Wednesday, November 2, 2011

Shake What Your Mamma Gave Ya

Before becoming a mom, I used to buy the loudest and most obnoxious toys I could find as gifts for all the kids I knew.  I did it knowing the parents would hate me.  I'm evil like that, because honestly, as a young single girl, what did I care?  I now realize just how awful of a human being I was for doing that. (I should probably make a trip to confession for it very soon.)

Because it seems as though every toy manufactured nowadays is loud. Very loud.  (Makes me wonder if this is China's master plan: drive parents insane and pounce when we're at our weakest.)  Every toy literally has a bell or whistle on it.  They all require batteries.  Half of them come with an option on which language your child learns. 
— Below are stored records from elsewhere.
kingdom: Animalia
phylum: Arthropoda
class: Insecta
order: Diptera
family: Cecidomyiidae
And yet, I keep acquiring the loudest toys ever.  By my own choice.  (Read: I'm a masochist.)

I just got Elly a new toy.  It's one of those Leap Frog activity tables and it's got a million buttons and makes millions of noises.  What can I say?  I'm a hoarder.  And it's a good thing, because she LOVES it! 
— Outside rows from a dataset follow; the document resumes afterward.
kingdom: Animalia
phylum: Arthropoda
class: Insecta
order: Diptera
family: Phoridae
It's possibly her new favorite toy!  She's so entertained by all the flashing lights and songs.  She stands, clinging to the table, and bounces along to the songs.  (I also do my part in singing along with it.)  And as she keeps dancing, I can't help but think... dear God, I hope this isn't a sign of the future: table dancing!

Because as she's standing there in only her diaper (because I don't feel like wrestling her into her onsie right this second), shaking and dancing all over the place, I can't help but worry.  I mean, maybe I've been watching Dena do the Jersey Turnpike one too many times in Italy.  Or maybe it's the flashbacks I'm having of dancing at Clutch Cargos (Pontiac!!!  What up!) that worries me.  Either way, her dancing scares me.

As I watch my daughter grow, I can't help but to be amazed at how similar she is to me.  How her funny little personality is a lot like mine already.  And then it hits me, I'm raising me and that's just scary! 

But on the other hand, she's only 8 months old.  What does she know about the bootypop? Until then Elly, just keep shakin' what your mama gave ya!